> [YOUR GOAL]:
Transcribe exactly the lines from the one containing "X141986000Y-108712000D03*" through the last line of the listing below, inclusive, and nothing beyond them.
#####
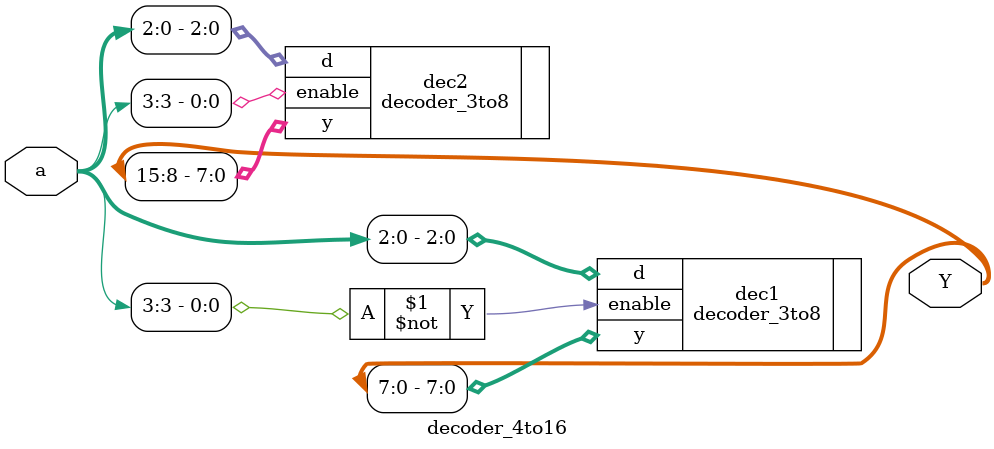
<source format=v>
module decoder_4to16 (a,Y);

input [3:0]a;
output [15:0]Y;

decoder_3to8 dec1(.enable(~a[3]), .d(a[2:0]), .y(Y[7:0]));
decoder_3to8 dec2(.enable(a[3]), .d(a[2:0]), .y(Y[15:8]));
    
endmodule
</source>
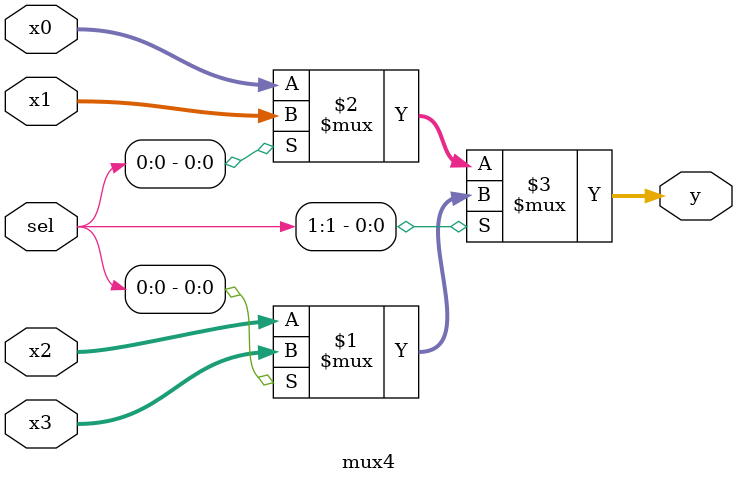
<source format=v>
module mux4 #(parameter WIDTH=32) (
    input wire [WIDTH-1:0] x0, x1, x2, x3,
    input wire [1:0] sel,

    output wire [WIDTH-1:0] y
);
    assign y = sel[1] ? (sel[0] ? x3: x2):
                        (sel[0] ? x1: x0);
    
endmodule
</source>
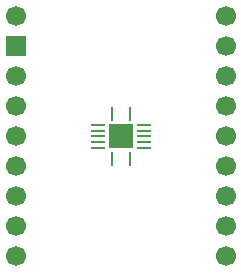
<source format=gts>
G04 #@! TF.GenerationSoftware,KiCad,Pcbnew,9.0.6*
G04 #@! TF.CreationDate,2026-01-02T22:14:37-06:00*
G04 #@! TF.ProjectId,DHVQFN-14_3.65x3.65_P0.5,44485651-464e-42d3-9134-5f332e363578,rev?*
G04 #@! TF.SameCoordinates,Original*
G04 #@! TF.FileFunction,Soldermask,Top*
G04 #@! TF.FilePolarity,Negative*
%FSLAX46Y46*%
G04 Gerber Fmt 4.6, Leading zero omitted, Abs format (unit mm)*
G04 Created by KiCad (PCBNEW 9.0.6) date 2026-01-02 22:14:37*
%MOMM*%
%LPD*%
G01*
G04 APERTURE LIST*
%ADD10R,1.200000X0.280000*%
%ADD11R,0.280000X1.200000*%
%ADD12R,2.050000X2.050000*%
%ADD13C,0.508000*%
%ADD14C,1.700000*%
%ADD15R,1.700000X1.700000*%
G04 APERTURE END LIST*
D10*
X131126999Y-110752001D03*
X131126999Y-111751999D03*
X131126999Y-112252001D03*
X131126999Y-111252000D03*
X135065001Y-110251999D03*
D11*
X132345999Y-109321000D03*
D10*
X131126000Y-110251999D03*
D11*
X133846001Y-113183000D03*
D10*
X135065001Y-111751999D03*
X135065001Y-111252000D03*
D11*
X132345999Y-113183000D03*
D10*
X135065001Y-112252001D03*
X135065001Y-110752001D03*
D11*
X133846001Y-109321000D03*
D12*
X133096000Y-111252000D03*
D13*
X132702300Y-110858300D03*
X132702300Y-111645700D03*
X133489700Y-110858300D03*
X133489700Y-111645700D03*
D14*
X124206000Y-101092000D03*
D15*
X124206000Y-103632000D03*
D14*
X124206000Y-106172000D03*
X124206000Y-108712000D03*
X124206000Y-111252000D03*
X124206000Y-113792000D03*
X124206000Y-116332000D03*
X124206000Y-118872000D03*
X124206000Y-121412000D03*
X141986000Y-101092000D03*
X141986000Y-103632000D03*
X141986000Y-106172000D03*
X141986000Y-108712000D03*
X141986000Y-111252000D03*
X141986000Y-113792000D03*
X141986000Y-116332000D03*
X141986000Y-118872000D03*
X141986000Y-121412000D03*
M02*

</source>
#####
> [WRITTEN REPLY]:
X141986000Y-108712000D03*
X141986000Y-111252000D03*
X141986000Y-113792000D03*
X141986000Y-116332000D03*
X141986000Y-118872000D03*
X141986000Y-121412000D03*
M02*

</source>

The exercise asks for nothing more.